Tra i siriani all’estero ci sono diversi imprenditori tra i più ricchi del mondo. Nei loro uffici a Vienna o a Dubai aspettano gli sviluppi degli eventi pronti a investire i loro capitali nel ricco affare della ricostruzione.
La distruzione della Siria appare totale come in ogni guerra. Molte città sono semidistrutte, le strade sono interrotte o impraticabili per ragioni di sicurezza, le reti elettriche e idriche sono gravemente danneggiate, scuole e ospedali sono in rovina, centinaia di migliaia sono i morti e milioni sono gli sfollati e rifugiati. Le stime più ottimistiche dicono che fino ad oggi la guerra è costata più di ottanta miliardi di dollari.
In questo quadro drammatico c’è, però, chi pensa già alla ricostruzione e ai guadagni che questa porterà. In prima linea in questo esercito pronto a intervenire ci sono i ricchi imprenditori siriani, che ora vivono all’estero.
Waleed Zaabi, con un patrimonio che secondo la classifica dei miliardari di Bloomberg supera il miliardo di dollari, è uno di questi. “Se solo un accordo di pace non fosse così sfuggente, tutto sarebbe molto più facile ci vorrebbe solo un po’ di stabilità per iniziare a lavorare.”
Zaabi, che vive a Dubai, ha descritto i negoziati di Ginevra, in cui è personalmente coinvolto, come “Un film. Solo i diplomatici più ottimisti pensano a una cessazione delle ostilità imminente”.
Quando questo accadrà, però, nel Paese torneranno a investire e a guadagnare i ricchi emigrati siriani. Gli analisti valutano che ci vorranno almeno 200 miliardi di dollari per far ripartire l’economia in Siria e farla tornare alle dimensioni di prima del conflitto. Un affare che potrà permettere enormi guadagni, anche se di certo non mancheranno i rischi per gli investitori.
Waleed Zaabi, che partecipa ai negoziati delle Nazioni Unite come esponente dell’opposizione al presidente Bashar Assad, ha detto che “non sarà sufficiente la fine della guerra per far rientrare nel Paese i magnati siriani. Per convincere gli imprenditori a investire i loro capitali in Siria ci dovrebbe essere un governo trasparente e uno stato di diritto. Allora ci metteremo al lavoro per rispondere alle priorità: la scuola e l’assistenza sanitaria per i milioni di bambini che sono cresciuti senza un’adeguata istruzione e per le decine di migliaia che sono diventati disabili a causa della guerra. Penso ai bambini che avevano 10 anni nel 2011, ora ne hanno 15 e hanno conosciuto solo morte e distruzione. Cosa possiamo aspettarci da loro?”

_Compiti da svolgere_.
1) Per favore, riscrivi in forma di elenco il paragrafo dell'articolo sulla ricostruzione della Siria che comincia con «La distruzione della Siria appare totale», conservandone i fatti principali.
2) Prosegui l'articolo sulla ricostruzione della Siria dal punto in cui si interrompe.

_Materiale grezzo_.
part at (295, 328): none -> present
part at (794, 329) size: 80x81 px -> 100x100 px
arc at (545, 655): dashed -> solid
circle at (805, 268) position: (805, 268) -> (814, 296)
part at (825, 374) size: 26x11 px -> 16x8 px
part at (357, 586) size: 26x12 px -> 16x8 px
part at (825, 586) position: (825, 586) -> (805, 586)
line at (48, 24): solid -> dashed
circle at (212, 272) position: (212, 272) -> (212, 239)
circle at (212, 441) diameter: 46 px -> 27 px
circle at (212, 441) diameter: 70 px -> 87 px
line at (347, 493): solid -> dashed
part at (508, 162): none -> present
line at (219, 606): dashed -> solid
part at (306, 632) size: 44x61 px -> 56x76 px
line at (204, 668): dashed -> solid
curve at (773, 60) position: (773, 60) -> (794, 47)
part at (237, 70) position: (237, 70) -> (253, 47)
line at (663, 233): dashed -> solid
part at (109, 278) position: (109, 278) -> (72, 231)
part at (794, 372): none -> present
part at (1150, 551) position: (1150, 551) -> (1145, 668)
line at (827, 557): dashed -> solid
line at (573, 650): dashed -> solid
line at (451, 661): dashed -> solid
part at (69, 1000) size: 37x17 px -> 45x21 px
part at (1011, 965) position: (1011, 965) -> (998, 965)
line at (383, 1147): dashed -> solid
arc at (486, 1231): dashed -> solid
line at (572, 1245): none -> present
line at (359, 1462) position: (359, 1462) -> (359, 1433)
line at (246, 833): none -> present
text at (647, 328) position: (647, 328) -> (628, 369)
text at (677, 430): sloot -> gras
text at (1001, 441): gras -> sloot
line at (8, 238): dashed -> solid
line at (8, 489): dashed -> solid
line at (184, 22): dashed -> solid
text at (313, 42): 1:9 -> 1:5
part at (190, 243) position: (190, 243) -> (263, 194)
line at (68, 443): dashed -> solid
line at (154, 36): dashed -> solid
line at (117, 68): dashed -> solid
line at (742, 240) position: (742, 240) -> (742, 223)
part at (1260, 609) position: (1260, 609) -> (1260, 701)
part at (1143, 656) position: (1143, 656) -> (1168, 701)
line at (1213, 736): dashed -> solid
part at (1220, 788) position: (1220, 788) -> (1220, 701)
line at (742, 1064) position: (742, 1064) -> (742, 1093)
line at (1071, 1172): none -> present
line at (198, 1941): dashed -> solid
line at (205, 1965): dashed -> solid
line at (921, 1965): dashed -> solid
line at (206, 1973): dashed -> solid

_Soluzioni esercizio_.
1)
- La distruzione della Siria appare totale, come in ogni guerra.
- Molte città sono semidistrutte.
- Le strade sono interrotte o impraticabili per ragioni di sicurezza.
- Le reti elettriche e idriche sono gravemente danneggiate.
- Scuole e ospedali sono in rovina.
- I morti sono centinaia di migliaia, gli sfollati e i rifugiati milioni.
- Secondo le stime più ottimistiche, finora la guerra è costata più di ottanta miliardi di dollari.

2)
Altri due personaggi di spicco in questo club di nababbi siriani sono Ayman Asfari, amministratore delegato del gruppo petrolifero londinese Petrofac Ltd., e il magnate della produzione della carta Nabil Kuzbari. Asfari, che secondo l’indice Bloomberg possiede un capitale personale di un miliardo di dollari, ha sempre criticato apertamente il governo di Assad, ma recentemente ha dichiarato che “né il regime, né l’opposizione hanno alcuna legittimità politica. Non mi aspetto un paradiso nel dopo Assad, ma si può contare sulla buona volontà dei siriani emigrati e che vogliono tornare per investire nel loro Paese, e io sarò il primo a farlo.”
Kuzbari, invece, prima della guerra aveva stretti rapporti di affari con membri della famiglia del Presidente. Con un capitale personale valutato da Bloomberg in 300 milioni di dollari, già ora si dice pronto a investire nel “settore umanitario”.
Da Vienna, dove vive, ha dichiarato “La Siria ha bisogno di pionieri e imprenditori senza paura che sono disposti ad assumersi i rischi necessari per ricostruire il Paese. Il ritorno sugli investimenti sarà alto, sia in termini finanziari sia perché si può fare qualcosa di intrinsecamente positivo e costruttivo. Continuo a credere che è possibile fare del bene e del profitto allo stesso tempo. Molto dipenderà da chi sarà al potere.”
La ricchezza e la potenza di questi e altri uomini sicuramente peserà sul futuro della Siria. Avranno un’influenza paragonabile a quella avuta in Libano dal miliardario Rafik Hariri. Ucciso in un attentato nel 2005 fu a lungo Primo Ministro del Paese dei Cedri guidando la ricostruzione di Beirut e del resto del Paese a partire dagli anni ’90, dopo la fine della guerra civile. Le sue scelte economiche, sociali e urbanistiche hanno dato vita al Libano di oggi e ai suoi problemi.
In Siria la situazione appare, però, più complessa. In questo Paese si incrociano gli interessi economici e geopolitici da una parte di Russia e Iran, schierati con Assad, e Arabia Saudita e Stati Uniti dall’altra.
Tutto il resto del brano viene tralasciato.